MATERIAL PROVIDED -
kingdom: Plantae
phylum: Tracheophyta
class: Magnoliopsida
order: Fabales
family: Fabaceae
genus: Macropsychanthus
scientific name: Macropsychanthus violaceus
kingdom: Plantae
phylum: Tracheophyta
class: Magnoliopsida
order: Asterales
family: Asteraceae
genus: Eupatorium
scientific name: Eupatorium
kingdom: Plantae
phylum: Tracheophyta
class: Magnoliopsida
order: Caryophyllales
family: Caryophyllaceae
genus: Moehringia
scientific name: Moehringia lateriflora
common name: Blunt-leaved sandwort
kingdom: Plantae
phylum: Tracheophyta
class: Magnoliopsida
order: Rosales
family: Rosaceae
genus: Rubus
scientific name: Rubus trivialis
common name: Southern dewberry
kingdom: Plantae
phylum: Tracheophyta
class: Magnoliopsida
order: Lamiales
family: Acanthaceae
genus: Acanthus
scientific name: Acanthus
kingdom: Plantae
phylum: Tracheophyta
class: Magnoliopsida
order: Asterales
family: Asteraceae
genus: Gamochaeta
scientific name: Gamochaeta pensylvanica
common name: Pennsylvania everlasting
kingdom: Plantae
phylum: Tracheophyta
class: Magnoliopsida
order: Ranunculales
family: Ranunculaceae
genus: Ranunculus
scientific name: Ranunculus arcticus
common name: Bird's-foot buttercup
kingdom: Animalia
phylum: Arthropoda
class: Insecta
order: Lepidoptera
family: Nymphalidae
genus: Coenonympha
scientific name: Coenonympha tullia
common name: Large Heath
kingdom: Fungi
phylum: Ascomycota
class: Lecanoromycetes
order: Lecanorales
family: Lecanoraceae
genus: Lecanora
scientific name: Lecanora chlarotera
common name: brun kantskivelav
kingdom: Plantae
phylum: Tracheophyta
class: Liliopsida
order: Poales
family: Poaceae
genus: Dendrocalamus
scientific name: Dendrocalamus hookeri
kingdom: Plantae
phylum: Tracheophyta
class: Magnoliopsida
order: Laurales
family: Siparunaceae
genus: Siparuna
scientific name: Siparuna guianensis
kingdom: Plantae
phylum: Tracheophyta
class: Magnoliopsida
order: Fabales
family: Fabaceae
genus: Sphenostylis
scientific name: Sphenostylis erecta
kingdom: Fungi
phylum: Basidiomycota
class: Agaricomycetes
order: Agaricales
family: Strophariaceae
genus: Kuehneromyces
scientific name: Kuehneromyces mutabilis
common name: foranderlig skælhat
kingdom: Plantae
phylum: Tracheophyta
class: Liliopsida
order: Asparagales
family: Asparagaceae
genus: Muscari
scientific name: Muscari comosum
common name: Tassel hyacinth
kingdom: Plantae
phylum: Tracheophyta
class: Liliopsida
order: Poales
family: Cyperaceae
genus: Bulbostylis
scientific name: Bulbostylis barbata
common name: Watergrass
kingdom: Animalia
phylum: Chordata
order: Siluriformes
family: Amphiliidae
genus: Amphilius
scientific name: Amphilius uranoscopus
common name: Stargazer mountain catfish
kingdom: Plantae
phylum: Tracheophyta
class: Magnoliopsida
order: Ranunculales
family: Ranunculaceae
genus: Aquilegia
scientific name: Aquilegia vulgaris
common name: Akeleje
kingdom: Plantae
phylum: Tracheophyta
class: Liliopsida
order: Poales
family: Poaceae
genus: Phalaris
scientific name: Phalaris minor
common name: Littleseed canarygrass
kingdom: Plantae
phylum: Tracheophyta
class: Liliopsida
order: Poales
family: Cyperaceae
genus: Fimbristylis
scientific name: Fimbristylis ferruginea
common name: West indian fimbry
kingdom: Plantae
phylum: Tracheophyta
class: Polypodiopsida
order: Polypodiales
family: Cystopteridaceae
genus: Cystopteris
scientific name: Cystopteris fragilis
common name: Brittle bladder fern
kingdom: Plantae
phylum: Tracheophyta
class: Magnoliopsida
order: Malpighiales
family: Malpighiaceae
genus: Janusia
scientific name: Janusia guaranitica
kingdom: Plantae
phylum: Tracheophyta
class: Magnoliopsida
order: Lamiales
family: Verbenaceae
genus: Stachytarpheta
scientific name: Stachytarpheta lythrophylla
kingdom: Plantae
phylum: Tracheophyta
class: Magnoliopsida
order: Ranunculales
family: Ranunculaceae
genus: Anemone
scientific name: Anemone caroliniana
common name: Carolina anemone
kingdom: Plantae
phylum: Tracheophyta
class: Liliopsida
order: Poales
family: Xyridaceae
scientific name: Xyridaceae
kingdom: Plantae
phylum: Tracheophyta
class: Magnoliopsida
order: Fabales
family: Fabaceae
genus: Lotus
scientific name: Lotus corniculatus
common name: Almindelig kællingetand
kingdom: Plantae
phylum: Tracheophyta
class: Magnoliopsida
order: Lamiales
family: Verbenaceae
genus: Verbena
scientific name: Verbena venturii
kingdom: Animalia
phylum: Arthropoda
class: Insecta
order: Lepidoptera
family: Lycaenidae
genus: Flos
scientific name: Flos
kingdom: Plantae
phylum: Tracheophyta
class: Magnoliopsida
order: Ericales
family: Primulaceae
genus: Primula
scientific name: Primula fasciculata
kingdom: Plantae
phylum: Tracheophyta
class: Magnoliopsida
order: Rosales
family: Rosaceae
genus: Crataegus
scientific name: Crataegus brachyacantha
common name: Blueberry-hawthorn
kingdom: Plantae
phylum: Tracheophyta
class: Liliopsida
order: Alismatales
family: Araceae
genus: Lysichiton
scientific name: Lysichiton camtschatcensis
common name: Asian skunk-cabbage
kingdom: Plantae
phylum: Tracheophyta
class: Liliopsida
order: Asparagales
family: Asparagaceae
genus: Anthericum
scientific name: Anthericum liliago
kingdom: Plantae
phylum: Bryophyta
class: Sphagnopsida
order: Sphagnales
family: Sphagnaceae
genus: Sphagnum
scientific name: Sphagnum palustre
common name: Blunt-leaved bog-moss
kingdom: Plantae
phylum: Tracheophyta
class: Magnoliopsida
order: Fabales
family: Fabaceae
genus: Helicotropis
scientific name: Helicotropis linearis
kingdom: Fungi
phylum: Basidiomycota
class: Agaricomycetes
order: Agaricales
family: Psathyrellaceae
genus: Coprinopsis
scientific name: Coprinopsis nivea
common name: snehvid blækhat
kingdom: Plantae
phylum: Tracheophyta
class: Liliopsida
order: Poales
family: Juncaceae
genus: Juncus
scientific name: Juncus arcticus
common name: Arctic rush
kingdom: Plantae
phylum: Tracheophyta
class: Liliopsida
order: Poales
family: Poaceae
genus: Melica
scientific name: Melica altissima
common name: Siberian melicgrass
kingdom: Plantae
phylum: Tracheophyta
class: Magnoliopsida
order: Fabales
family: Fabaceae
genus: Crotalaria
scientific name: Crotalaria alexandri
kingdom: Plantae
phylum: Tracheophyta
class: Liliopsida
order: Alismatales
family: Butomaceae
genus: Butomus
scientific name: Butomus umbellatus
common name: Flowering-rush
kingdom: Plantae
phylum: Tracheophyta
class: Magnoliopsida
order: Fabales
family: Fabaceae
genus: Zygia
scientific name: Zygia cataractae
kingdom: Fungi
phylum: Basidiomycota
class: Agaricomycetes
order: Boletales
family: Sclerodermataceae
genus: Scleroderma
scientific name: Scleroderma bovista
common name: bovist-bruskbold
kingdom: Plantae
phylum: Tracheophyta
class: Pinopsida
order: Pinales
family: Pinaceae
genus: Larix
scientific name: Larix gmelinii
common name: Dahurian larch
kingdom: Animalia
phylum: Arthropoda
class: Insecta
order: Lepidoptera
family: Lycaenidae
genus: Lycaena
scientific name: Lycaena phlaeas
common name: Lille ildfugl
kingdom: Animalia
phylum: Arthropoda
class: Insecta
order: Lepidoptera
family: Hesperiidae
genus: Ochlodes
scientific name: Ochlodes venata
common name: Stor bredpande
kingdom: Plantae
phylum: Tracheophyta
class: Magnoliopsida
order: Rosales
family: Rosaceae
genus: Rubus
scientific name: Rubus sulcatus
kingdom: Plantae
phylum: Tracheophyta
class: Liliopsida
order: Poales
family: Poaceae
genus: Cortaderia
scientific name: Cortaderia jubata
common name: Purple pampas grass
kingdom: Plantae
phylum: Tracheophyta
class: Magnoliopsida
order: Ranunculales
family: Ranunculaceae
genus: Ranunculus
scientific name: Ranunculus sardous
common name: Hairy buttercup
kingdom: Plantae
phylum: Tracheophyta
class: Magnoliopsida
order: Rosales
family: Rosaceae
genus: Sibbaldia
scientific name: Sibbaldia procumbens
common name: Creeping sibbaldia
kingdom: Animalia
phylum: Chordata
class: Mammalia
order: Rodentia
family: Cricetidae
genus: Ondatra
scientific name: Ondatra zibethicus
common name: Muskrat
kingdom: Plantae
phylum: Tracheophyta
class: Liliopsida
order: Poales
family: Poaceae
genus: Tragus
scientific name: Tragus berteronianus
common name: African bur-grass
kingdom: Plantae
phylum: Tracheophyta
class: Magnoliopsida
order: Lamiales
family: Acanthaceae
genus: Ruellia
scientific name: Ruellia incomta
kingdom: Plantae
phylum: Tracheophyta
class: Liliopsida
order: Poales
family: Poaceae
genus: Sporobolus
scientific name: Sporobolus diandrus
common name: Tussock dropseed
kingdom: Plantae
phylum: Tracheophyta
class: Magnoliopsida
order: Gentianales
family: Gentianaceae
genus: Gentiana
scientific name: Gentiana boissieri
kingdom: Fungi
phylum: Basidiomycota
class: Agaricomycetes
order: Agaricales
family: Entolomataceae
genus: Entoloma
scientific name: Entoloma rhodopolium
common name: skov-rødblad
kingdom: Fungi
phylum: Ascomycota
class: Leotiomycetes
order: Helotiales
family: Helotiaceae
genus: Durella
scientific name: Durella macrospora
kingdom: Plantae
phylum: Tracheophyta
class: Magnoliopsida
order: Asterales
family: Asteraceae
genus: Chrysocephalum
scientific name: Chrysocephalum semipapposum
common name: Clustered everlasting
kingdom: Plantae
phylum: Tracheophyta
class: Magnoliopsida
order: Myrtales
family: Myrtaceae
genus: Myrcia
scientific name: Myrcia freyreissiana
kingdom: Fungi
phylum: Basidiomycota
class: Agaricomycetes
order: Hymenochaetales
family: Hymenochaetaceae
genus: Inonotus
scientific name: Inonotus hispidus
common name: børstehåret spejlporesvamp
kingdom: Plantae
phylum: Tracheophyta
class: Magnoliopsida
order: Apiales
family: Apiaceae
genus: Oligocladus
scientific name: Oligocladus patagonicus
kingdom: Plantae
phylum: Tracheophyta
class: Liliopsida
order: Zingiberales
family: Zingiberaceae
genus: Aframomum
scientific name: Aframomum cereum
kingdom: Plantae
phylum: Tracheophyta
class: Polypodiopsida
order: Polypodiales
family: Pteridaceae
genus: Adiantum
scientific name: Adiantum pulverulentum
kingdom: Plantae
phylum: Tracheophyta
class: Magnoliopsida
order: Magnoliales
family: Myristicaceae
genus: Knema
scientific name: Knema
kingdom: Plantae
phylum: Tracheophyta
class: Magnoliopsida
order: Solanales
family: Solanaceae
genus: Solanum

GIVEN PROBLEM - Pull out the stretch of the data from its first line through the line containing "genus: Moehringia", both ends included, and reproduce those lines word for word.

OUTPUT OF THE EXERCISE -
kingdom: Plantae
phylum: Tracheophyta
class: Magnoliopsida
order: Fabales
family: Fabaceae
genus: Macropsychanthus
scientific name: Macropsychanthus violaceus
kingdom: Plantae
phylum: Tracheophyta
class: Magnoliopsida
order: Asterales
family: Asteraceae
genus: Eupatorium
scientific name: Eupatorium
kingdom: Plantae
phylum: Tracheophyta
class: Magnoliopsida
order: Caryophyllales
family: Caryophyllaceae
genus: Moehringia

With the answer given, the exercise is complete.